Which lines in the data below contain the word "local"? Pull each of them out.

[Saved entries]
=== Begin Enclosure ===

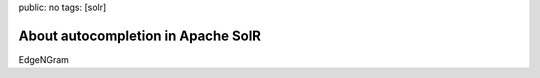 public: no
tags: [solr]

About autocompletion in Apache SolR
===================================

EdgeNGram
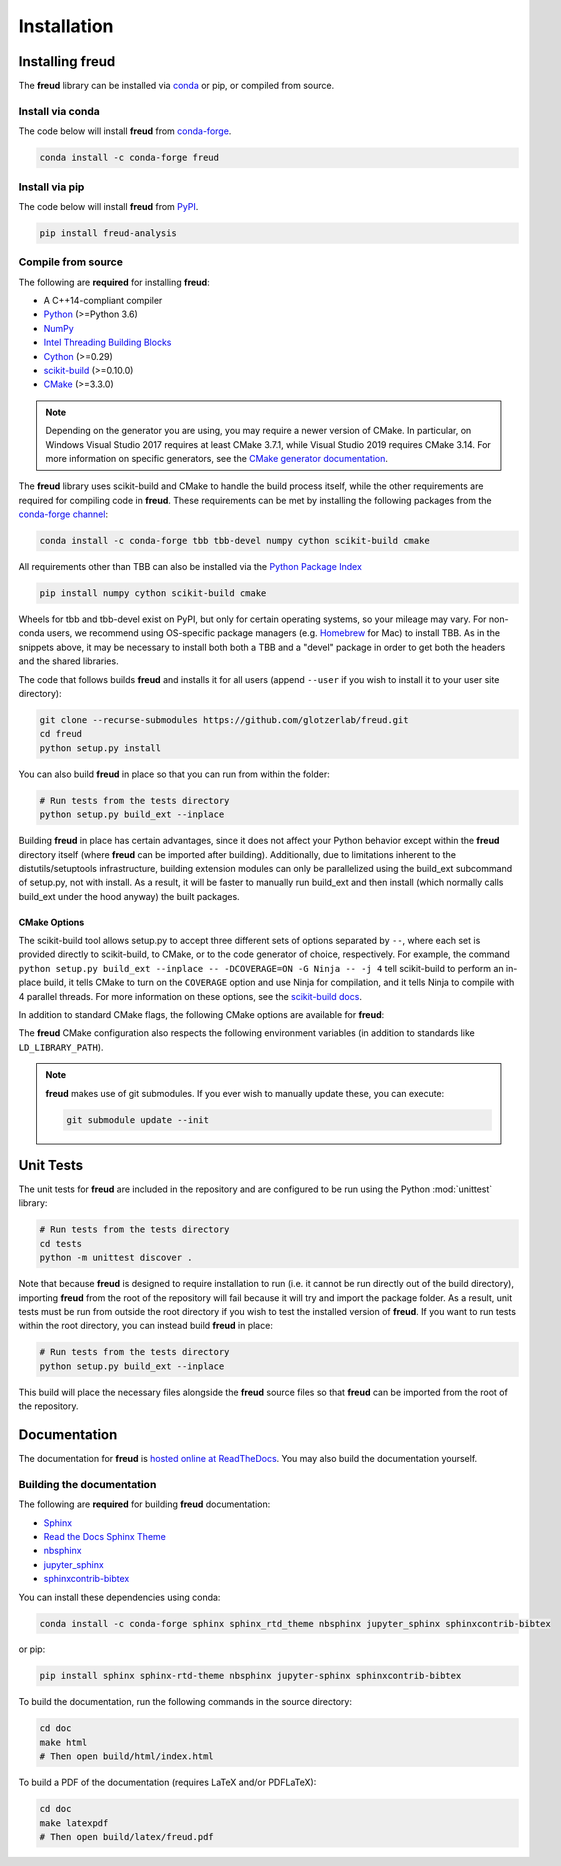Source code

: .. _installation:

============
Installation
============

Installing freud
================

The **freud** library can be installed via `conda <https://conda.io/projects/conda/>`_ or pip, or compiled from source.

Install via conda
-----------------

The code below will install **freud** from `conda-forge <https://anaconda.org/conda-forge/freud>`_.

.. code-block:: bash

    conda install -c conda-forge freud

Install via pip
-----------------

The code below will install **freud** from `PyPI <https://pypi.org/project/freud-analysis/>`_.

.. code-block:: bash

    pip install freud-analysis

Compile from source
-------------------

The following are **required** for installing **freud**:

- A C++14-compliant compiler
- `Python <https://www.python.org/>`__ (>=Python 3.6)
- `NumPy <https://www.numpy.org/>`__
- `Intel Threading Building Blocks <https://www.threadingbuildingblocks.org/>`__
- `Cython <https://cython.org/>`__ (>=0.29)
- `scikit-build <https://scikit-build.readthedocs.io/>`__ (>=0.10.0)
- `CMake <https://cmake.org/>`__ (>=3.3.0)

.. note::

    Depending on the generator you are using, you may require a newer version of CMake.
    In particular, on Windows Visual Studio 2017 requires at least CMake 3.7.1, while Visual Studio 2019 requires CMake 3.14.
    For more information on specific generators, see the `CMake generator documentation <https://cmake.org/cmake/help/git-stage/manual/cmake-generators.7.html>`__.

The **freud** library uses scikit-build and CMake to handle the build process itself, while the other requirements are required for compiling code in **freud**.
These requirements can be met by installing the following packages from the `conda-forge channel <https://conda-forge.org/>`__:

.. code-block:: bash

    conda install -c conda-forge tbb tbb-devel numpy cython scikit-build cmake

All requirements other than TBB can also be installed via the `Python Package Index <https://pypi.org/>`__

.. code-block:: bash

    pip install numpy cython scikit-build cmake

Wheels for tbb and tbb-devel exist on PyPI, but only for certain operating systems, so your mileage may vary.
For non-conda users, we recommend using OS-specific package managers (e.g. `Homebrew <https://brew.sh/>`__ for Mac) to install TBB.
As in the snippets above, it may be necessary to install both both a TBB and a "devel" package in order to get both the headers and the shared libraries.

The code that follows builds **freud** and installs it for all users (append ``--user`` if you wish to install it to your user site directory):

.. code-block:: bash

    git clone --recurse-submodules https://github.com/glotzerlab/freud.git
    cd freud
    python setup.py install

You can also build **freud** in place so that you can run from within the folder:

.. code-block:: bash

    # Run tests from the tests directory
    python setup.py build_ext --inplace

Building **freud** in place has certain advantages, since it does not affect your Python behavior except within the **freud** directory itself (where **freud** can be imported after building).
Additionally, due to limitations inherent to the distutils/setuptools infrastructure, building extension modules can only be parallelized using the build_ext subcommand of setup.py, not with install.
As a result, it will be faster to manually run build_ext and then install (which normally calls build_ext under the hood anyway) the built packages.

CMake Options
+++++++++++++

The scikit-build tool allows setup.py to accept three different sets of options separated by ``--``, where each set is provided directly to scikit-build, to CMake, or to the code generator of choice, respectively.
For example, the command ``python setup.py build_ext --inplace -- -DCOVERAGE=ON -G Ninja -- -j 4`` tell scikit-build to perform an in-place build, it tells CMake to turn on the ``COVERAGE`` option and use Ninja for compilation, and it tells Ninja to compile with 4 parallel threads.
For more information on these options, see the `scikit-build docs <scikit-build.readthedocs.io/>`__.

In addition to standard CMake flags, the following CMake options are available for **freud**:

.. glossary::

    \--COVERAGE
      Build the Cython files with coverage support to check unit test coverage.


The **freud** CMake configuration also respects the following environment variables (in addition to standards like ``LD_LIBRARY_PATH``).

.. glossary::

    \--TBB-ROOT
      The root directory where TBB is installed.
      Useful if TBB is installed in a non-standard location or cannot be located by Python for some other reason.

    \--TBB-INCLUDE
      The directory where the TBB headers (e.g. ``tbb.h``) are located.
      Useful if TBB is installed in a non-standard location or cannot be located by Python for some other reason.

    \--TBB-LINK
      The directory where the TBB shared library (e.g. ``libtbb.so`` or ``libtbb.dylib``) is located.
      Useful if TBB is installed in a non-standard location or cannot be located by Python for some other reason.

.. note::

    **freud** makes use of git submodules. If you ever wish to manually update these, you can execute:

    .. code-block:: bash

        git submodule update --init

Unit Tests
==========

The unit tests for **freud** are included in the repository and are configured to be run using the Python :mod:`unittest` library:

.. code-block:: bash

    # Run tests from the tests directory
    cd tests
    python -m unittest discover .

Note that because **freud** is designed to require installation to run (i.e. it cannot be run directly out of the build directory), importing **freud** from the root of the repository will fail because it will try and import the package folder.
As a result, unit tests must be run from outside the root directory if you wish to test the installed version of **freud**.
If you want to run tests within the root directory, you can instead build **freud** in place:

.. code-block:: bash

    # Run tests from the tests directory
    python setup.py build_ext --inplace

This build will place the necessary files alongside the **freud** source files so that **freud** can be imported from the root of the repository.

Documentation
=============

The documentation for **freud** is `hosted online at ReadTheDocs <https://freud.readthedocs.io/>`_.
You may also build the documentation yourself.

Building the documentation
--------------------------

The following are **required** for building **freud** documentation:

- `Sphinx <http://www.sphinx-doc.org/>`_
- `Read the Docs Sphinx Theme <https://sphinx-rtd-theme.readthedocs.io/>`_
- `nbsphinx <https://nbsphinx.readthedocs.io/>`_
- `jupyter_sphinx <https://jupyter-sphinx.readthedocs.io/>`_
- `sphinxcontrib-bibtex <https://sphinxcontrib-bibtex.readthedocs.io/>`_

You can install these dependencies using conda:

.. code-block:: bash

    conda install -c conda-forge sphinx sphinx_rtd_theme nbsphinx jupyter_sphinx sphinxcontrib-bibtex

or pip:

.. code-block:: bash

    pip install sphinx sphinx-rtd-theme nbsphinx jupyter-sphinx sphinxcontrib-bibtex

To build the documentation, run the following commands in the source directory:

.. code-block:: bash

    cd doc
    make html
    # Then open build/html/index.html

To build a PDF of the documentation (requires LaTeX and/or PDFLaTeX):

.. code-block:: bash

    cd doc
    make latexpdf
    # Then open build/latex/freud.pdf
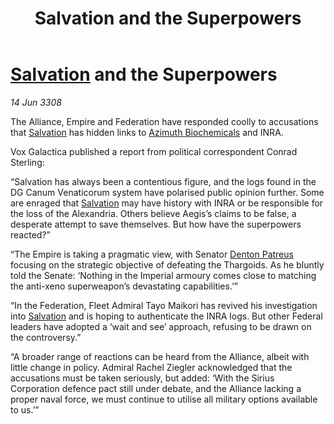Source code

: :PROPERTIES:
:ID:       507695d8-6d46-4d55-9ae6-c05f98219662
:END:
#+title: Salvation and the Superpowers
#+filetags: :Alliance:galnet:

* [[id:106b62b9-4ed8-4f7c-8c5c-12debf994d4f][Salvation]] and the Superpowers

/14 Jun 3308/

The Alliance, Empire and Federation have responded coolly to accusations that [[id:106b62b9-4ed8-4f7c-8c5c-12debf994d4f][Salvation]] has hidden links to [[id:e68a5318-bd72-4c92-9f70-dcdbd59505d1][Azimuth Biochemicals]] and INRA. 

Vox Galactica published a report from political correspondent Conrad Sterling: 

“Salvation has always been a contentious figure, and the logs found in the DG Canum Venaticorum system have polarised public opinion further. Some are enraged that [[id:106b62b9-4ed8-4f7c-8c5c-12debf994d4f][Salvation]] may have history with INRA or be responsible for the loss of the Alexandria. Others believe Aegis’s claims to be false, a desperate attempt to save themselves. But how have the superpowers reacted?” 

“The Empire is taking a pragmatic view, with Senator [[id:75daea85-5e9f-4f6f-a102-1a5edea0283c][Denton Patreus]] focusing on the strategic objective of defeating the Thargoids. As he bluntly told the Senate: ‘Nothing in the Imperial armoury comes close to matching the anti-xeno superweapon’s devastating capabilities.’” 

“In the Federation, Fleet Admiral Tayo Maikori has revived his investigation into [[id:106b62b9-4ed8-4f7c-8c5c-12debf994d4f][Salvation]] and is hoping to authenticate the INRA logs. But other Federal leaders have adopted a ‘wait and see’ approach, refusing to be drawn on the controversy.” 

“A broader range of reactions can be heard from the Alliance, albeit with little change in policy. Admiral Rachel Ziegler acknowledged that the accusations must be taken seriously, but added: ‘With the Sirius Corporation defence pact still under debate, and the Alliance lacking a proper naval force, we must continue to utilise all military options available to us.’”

=== End Enclosure ===
=== Begin Enclosure ===

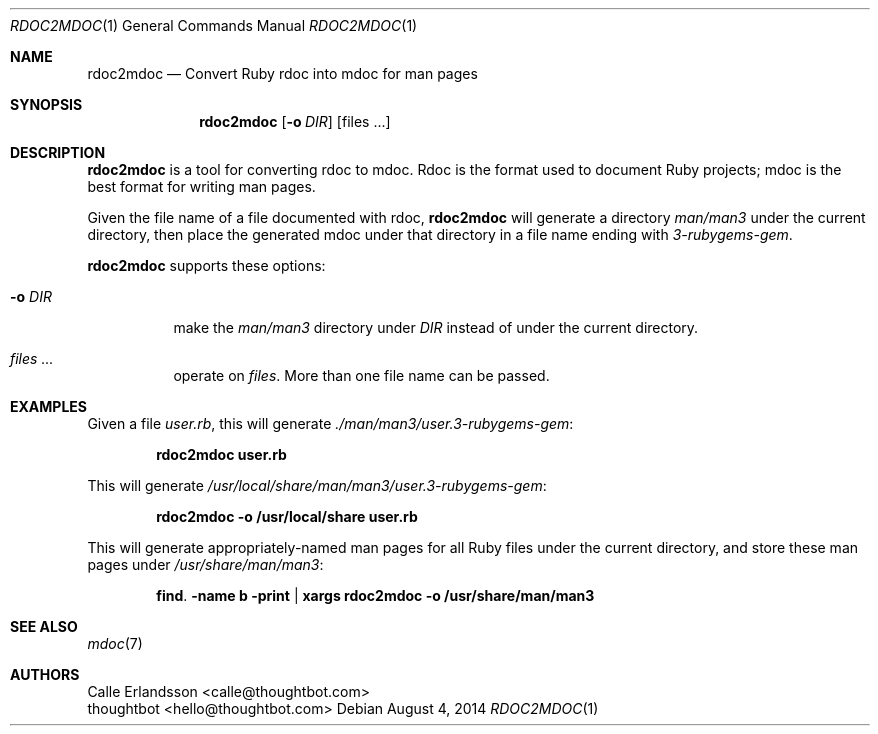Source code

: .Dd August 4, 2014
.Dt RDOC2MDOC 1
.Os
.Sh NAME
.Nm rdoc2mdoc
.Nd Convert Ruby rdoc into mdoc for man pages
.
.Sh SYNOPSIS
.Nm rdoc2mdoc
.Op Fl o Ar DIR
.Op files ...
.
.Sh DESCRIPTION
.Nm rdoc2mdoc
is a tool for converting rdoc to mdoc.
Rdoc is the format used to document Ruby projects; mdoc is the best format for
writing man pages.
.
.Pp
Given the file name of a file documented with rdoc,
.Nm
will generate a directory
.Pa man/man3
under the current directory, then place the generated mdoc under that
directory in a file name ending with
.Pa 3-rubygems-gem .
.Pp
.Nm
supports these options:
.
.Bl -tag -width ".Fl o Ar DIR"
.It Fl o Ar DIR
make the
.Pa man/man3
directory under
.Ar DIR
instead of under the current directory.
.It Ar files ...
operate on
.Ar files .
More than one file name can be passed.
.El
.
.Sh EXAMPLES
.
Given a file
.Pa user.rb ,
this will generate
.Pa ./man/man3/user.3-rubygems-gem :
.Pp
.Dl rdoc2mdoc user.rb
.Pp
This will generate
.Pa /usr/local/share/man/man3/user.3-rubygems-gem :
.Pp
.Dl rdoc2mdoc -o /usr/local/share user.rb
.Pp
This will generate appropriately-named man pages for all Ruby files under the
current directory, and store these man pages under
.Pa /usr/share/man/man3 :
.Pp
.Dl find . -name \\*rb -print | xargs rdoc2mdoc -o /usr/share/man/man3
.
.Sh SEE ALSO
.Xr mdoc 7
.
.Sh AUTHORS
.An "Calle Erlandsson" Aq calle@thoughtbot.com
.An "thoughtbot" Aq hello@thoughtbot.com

=== End Enclosure ===

__Expected output__:
.Pa /usr/local/share/man/man3/user.3-rubygems-gem :
.Dl rdoc2mdoc -o /usr/local/share user.rb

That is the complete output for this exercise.